Elle est comédienne, s’appelle Léa Wiazemsky. Elle a, en matière de Cafés comme en d’autres d’aussi grande importance, de qui tenir : elle est la fille de Wiaz, le dessinateur du Nouvel Observateur des décennies durant et de la non moins légendaire Régine Deforges, outre qu’elle est l’arrière-petite fille de François Mauriac.
Son bréviaire, Petit éloge des Cafés, est une brûlerie amateure d’histoires pittoresques, aux riches arômes, dégustations littéraires garanties, riche de propos sur le zinc, de corps alanguis sur les banquettes capitonnées des vieux rades, de complots adolescents dans les arrière-salles enfumées pour moineaux désargentés. Léa qui a passé ses jours et ses nuits dès sa prime jeunesse à écumer ces antres de sociabilité complice dont elle a fait ses refuges et sa lice, et qui, à ses heures perdues, fut aussi serveuse, nous emmène par la main faire la tournée des Cafés et des bistrots de Paris, de France et de Navarre, le temps pour nous d’oublier ce cher Nespresso qui trône dans nos cuisines boboïsées.
Il y a mille sortes de Cafés. Léa de 5 à 7 les a tous fréquentés. En tête, les Cafés littéraires de légende, ces institutions obligées que furent et sont Le Flore et ses fameux garçons de café sartriens qui jouent, à l’heure d’Emily in Paris, plus que jamais au garçon de café, Les deux Magots, la Closerie des lilas, feu le Twickenham, les deux Garçons à Aix en Provence, le Grand Bar Castan à Bordeaux, le Bibent à Toulouse. Viennent ensuite les Cafés historiques, le Procope et ses Encyclopédistes, le Café de la Paix à l’Opéra, le Café du Croissant où fut assassiné Jaurès. Voici encore les Cafés-Résistance sous l’Occupation, le Colibri à la Madeleine, le Zimmer au Châtelet, le Café de la Calandre au Mans, Le Garet à Lyon où Jean Moulin, alias Rex, recruta Daniel Cordier : autant de lieux de rendez-vous secrets de l’Armée des ombres. Il y a les Cafés des vacances, que l’on retrouve chaque été, le Commerce à Ars en Ré, le Carioca à Lézardrieux en Bretagne nord, le Sénéquier à Saint-Tropez. Il y a les bars d’hôtel plus ou moins chics, plus ou moins « montants », propices aux premières fois, à l’amour libre, aux amours illicites, comme à l’amour tarifé. Il y a les Cafés du cœur où les mains se cherchent et le cœur chavire, les Cafés-chagrin où l’on se sépare, la mort dans l’âme, il y a les Cafés-crime, rendez-vous de mauvais garçons, telle la Brise de mer à Bastia, il y a les Cafés-killer, tueurs de vrais Cafés, les usurpateurs genre Starbucks et autres établissements aux breuvages encapsulés. Sur 200.000 cafés après-guerre, 40.000 aujourd’hui. Et combien de vrais Cafés ?

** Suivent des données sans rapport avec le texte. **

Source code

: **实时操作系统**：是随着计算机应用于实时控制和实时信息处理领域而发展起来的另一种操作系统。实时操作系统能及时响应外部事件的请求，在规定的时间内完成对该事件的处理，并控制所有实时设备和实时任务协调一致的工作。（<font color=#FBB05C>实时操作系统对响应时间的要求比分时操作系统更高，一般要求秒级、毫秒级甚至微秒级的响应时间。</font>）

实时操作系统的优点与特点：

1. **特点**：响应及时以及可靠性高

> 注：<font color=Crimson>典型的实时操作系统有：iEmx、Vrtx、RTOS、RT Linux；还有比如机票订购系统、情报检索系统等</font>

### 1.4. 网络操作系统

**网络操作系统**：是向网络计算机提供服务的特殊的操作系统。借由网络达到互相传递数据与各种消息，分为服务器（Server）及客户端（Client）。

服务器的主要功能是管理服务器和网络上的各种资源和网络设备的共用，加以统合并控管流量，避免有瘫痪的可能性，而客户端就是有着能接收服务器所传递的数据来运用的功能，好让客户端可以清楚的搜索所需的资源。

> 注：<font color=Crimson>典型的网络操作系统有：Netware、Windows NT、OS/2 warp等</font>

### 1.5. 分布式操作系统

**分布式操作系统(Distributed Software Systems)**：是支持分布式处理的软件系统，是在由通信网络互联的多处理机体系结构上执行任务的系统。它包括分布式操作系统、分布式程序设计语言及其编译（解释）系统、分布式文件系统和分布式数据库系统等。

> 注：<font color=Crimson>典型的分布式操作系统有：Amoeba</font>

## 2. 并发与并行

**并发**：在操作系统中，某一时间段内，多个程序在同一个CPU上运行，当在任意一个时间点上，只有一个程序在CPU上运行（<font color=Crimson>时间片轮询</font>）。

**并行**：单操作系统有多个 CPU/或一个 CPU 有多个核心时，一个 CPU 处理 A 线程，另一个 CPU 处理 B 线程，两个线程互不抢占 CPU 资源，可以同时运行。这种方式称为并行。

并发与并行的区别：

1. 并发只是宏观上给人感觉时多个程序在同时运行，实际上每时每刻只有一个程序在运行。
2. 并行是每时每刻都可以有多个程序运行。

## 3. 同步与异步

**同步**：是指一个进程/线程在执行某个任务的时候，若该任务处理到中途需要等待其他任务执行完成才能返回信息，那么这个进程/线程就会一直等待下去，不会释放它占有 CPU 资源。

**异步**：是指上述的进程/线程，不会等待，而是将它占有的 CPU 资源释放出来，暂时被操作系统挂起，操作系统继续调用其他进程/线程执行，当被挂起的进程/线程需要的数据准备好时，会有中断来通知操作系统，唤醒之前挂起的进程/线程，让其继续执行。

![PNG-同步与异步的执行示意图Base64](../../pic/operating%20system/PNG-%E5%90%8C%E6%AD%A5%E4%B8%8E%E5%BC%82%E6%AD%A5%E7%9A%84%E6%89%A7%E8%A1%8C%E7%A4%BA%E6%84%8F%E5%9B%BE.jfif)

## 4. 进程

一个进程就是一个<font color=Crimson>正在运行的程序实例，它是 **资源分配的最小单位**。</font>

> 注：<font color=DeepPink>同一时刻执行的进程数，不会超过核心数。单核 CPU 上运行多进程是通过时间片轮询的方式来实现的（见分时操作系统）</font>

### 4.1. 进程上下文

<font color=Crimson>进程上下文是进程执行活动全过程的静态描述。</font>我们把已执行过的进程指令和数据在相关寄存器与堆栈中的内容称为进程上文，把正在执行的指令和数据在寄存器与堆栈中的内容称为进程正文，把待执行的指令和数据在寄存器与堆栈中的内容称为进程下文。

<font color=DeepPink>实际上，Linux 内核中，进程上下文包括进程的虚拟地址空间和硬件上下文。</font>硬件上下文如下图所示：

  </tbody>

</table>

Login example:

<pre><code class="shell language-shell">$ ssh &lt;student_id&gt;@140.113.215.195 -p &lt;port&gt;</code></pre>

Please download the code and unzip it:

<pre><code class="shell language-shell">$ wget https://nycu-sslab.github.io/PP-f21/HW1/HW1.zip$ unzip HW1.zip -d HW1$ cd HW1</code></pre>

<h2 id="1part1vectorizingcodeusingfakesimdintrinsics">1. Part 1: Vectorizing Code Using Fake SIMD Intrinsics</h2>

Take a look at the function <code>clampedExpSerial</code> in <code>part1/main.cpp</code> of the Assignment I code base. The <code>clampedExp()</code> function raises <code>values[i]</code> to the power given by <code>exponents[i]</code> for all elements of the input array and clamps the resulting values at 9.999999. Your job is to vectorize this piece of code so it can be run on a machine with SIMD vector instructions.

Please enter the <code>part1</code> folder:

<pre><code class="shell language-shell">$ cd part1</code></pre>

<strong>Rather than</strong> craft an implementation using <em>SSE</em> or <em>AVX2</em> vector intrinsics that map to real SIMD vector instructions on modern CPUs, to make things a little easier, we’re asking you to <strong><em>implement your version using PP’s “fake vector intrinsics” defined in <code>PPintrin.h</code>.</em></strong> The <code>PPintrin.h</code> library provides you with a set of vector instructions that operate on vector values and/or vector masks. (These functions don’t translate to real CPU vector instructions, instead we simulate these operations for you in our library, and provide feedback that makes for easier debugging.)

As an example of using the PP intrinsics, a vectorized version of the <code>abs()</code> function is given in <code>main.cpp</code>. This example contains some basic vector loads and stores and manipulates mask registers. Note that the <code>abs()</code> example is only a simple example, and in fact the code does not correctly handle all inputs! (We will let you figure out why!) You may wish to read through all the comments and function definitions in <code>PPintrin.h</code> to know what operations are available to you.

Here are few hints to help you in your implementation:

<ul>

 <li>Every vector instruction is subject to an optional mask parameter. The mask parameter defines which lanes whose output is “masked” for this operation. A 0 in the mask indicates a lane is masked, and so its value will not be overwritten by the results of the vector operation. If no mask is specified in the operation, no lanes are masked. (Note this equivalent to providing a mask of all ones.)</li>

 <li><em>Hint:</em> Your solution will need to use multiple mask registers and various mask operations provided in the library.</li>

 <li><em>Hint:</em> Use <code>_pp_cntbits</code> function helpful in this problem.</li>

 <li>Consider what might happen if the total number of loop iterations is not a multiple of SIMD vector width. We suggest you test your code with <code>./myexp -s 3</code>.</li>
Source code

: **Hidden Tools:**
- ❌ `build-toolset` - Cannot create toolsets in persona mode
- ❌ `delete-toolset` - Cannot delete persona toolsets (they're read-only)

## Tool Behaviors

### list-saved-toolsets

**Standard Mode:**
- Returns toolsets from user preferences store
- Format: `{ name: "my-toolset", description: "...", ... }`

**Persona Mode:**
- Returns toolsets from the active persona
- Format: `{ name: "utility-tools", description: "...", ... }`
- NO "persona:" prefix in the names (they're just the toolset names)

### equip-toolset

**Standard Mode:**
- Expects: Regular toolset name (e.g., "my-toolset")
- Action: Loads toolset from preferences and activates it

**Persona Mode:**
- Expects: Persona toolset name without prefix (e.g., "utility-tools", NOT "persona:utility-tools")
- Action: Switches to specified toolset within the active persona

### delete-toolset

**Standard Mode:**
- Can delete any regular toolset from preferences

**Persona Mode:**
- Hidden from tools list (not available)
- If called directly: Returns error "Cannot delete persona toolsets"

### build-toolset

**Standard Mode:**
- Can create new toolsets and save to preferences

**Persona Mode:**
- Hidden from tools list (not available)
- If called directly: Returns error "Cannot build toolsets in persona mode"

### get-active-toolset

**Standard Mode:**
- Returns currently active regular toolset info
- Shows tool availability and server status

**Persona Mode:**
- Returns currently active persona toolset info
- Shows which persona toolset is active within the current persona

Trois choses manquent à l’appel dans le vagabondage romantique de Léa. Pas une seule brève de comptoir, vilaine fille ! Pas une seule de ces perles géniales qui furent la nourriture quotidienne de Blondin, d’Audiard, Alphonse Boudard, Marcel Aymé, de tant d’autres.
Autre oubli : les Cafés-concerts, qu’on appelait jadis des Cafés chantants ou encore des Musicos, lices jadis des chansonniers et des amateurs de vaudevilles, que les Cafés Karaoké ont définitivement tués, mais dont la mode, peut-être un jour, reviendra. On pouvait entrer et sortir de la salle à sa guise, circuler dans les promenoirs, fumer, manger sur le pouce….
Enfin, alors que Léa nous conte par le menu la légende de Saint-Germain-des-Prés, des Cafés rue de Buci, pas un mot ou à peine sur le Café de la Mairie, place Saint-Sulpice, objet mythique pour happy few de la Tentative d’épuisement d’un lieu parisien (où il ne se passe rien), de Georges Perec.
Dans combien de films, combien de livres, les Cafés parisiens et d’ailleurs n’ont-ils pas joué le rôle de figurants, voire d‘acteurs à part entière, tels de vivants personnages ?
On attend maintenant la même chose en film de Léa Wiazemsky sur les Cafés parisiens, en vue d’inscrire ces forges actives de civilisation au Patrimoine immatériel de l’humanité.